FlashDecoding++: Faster Large Language Model Inference with Asynchronization, Flat GEMM Optimization, and Heuristics

Part of Proceedings of Machine Learning and Systems 6 (MLSys 2024) Conference

Bibtex Paper

Authors

Ke Hong, Guohao Dai, Jiaming Xu, Qiuli Mao, Xiuhong Li, Jun Liu, kangdi chen, Yuhan Dong, Yu Wang

Abstract

As the Large Language Model (LLM) becomes increasingly important in various domains, the performance of LLM inference is crucial to massive LLM applications. However, the following challenges still remain unsolved in accelerating LLM inference: (1) Synchronized partial softmax update. The softmax operation requires a synchronized update operation among each partial softmax result, leading to ∼20% overheads for the attention computation in LLMs. (2) Under-utilized computation of flat GEMM. The shape of matrices performing GEMM in LLM inference is flat, leading to under-utilized computation and 50% performance loss after padding zeros in previous designs (e.g., cuBLAS, CUTLASS, etc.). (3) Performance loss to static dataflow. Kernel performance in LLM depends on varied input data features, hardware configurations, etc. A single and static dataflow may lead to 50.25% performance loss for GEMMs of different shapes in LLM inference.We present FlashDecoding++, a fast LLM inference engine supporting mainstream LLMs and hardware back- ends. To tackle the above challenges, FlashDecoding++ creatively proposes: (1) Asynchronized softmax with unified max value. FlashDecoding++ introduces a unified max value technique for different partial softmax computations to avoid synchronization. Based on this, the fine-grained pipelining is proposed, leading to 1.05× and 1.14× for the prefill and decoding stage in LLM inference, respectively. (2) Flat GEMM optimization with double buffering. FlashDecoding++ points out that flat GEMMs with different shapes face varied bottlenecks. Then, techniques like double buffering are introduced, leading up to 52% speedup for the flat GEMM operation. (3) Heuristic dataflow with hardware resource adaption.
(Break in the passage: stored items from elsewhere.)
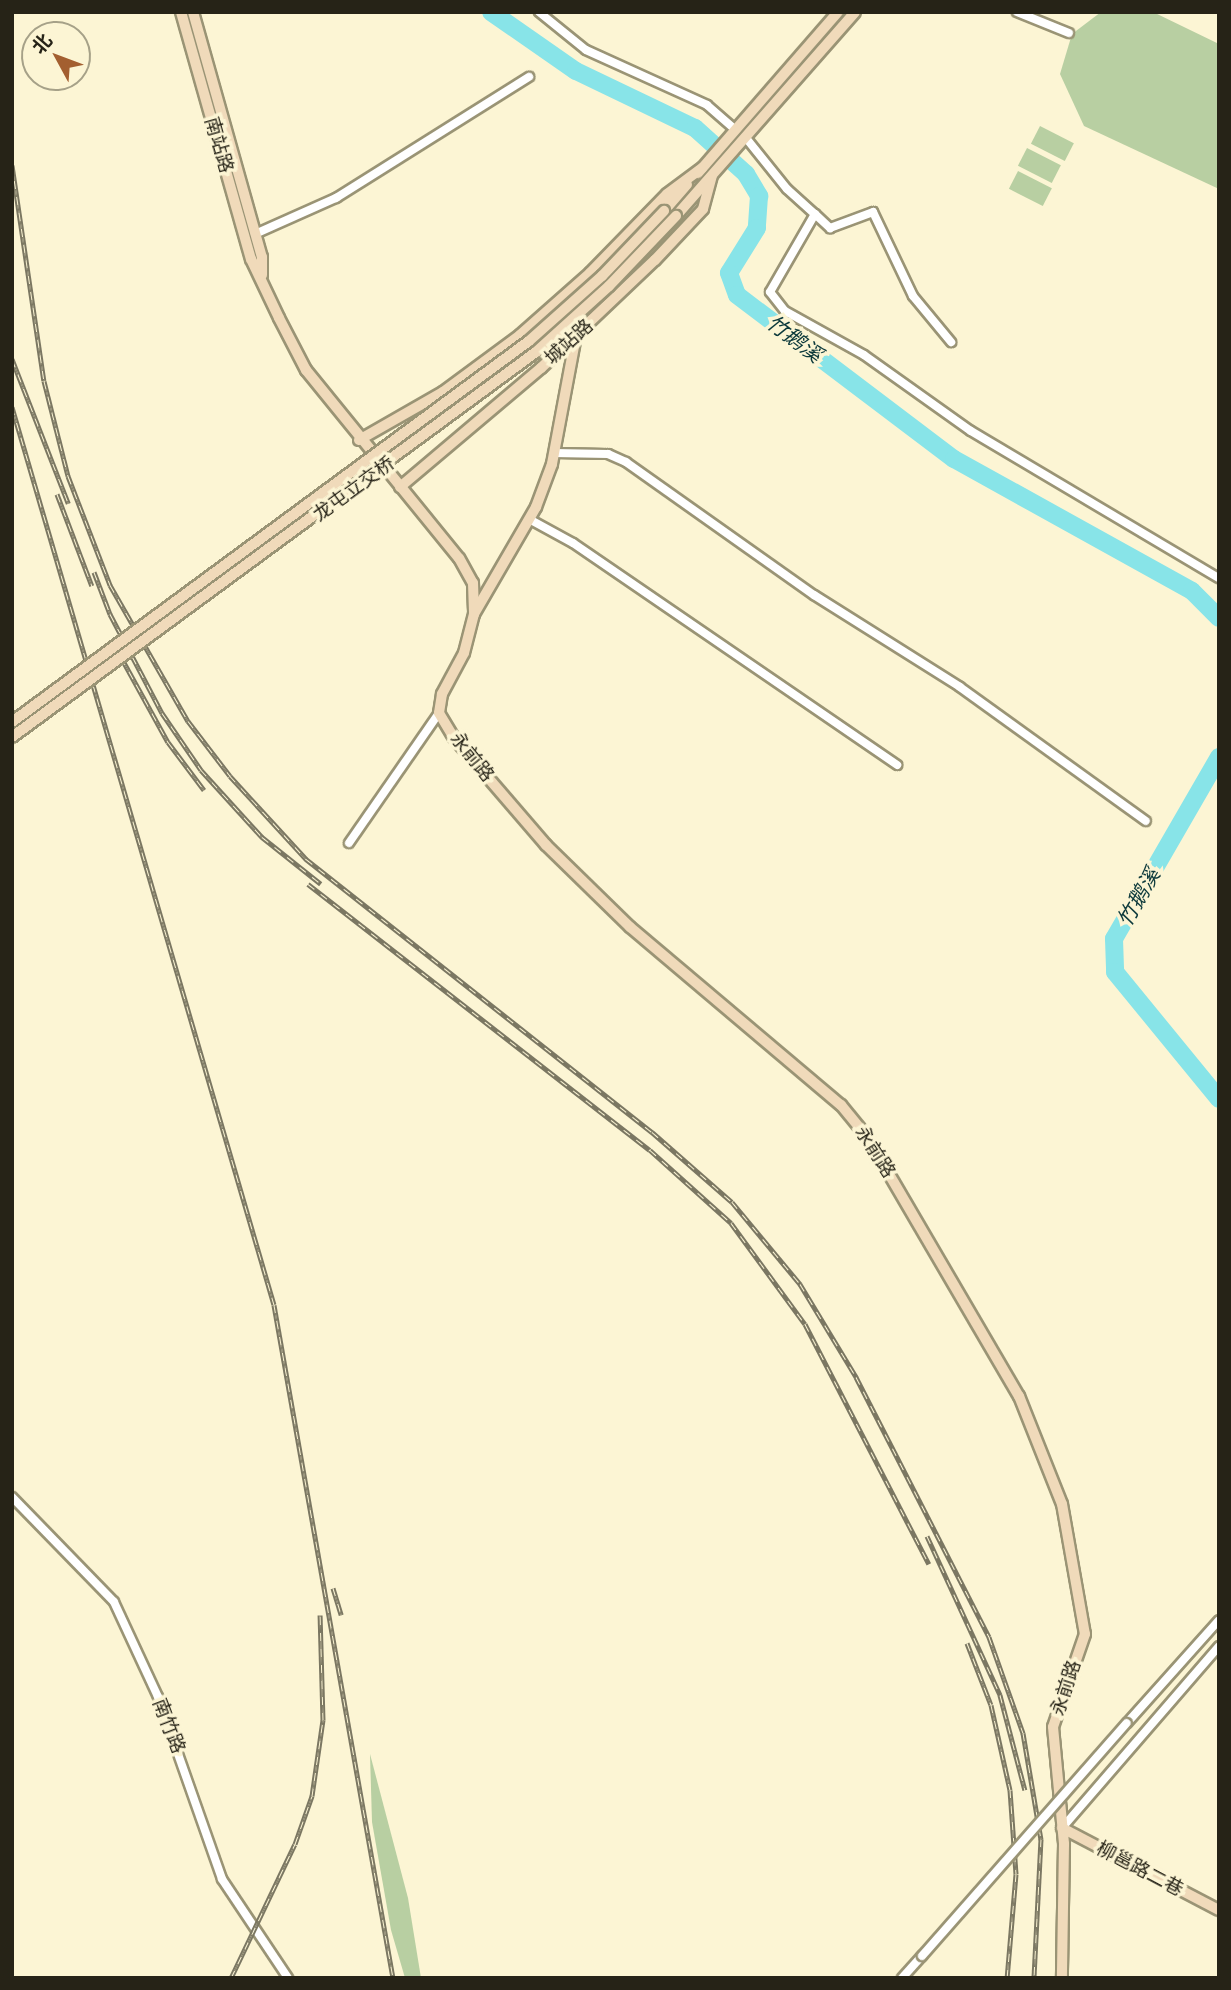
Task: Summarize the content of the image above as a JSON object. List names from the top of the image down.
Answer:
{
  "streets": {
    "main road": [
      "南站路",
      "城站路",
      "龙屯立交桥",
      "永前路",
      "柳邕路二巷"
    ],
    "street": ["南竹路"]
  },
  "crossings": [
    ["南站路", "城站路"],
    ["南站路", "永前路"],
    ["城站路", "龙屯立交桥"],
    ["城站路", "永前路"],
    ["永前路", "柳邕路二巷"]
  ],
  "water": ["竹鹅溪"],
  "north": "top left"
}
FlashDecoding++ heuristically optimizes dataflow using different hardware resource (e.g., Tensor Core or CUDA core) considering input dynamics. The design leads to up to 29% speedup compared with the static dataflow. Due to the versatility of optimizations in FlashDecoding++, FlashDecoding++ can achieve up to 4.86× and 2.18× speedup on both NVIDIA and AMD GPUs compared with Hugging Face implementations. FlashDecoding++ also achieves an average of 1.37× speedup compared with state-of-the-art LLM inference engines, FlashDecoding, on various LLMs (e.g., Llama2, ChatGLM2, etc.).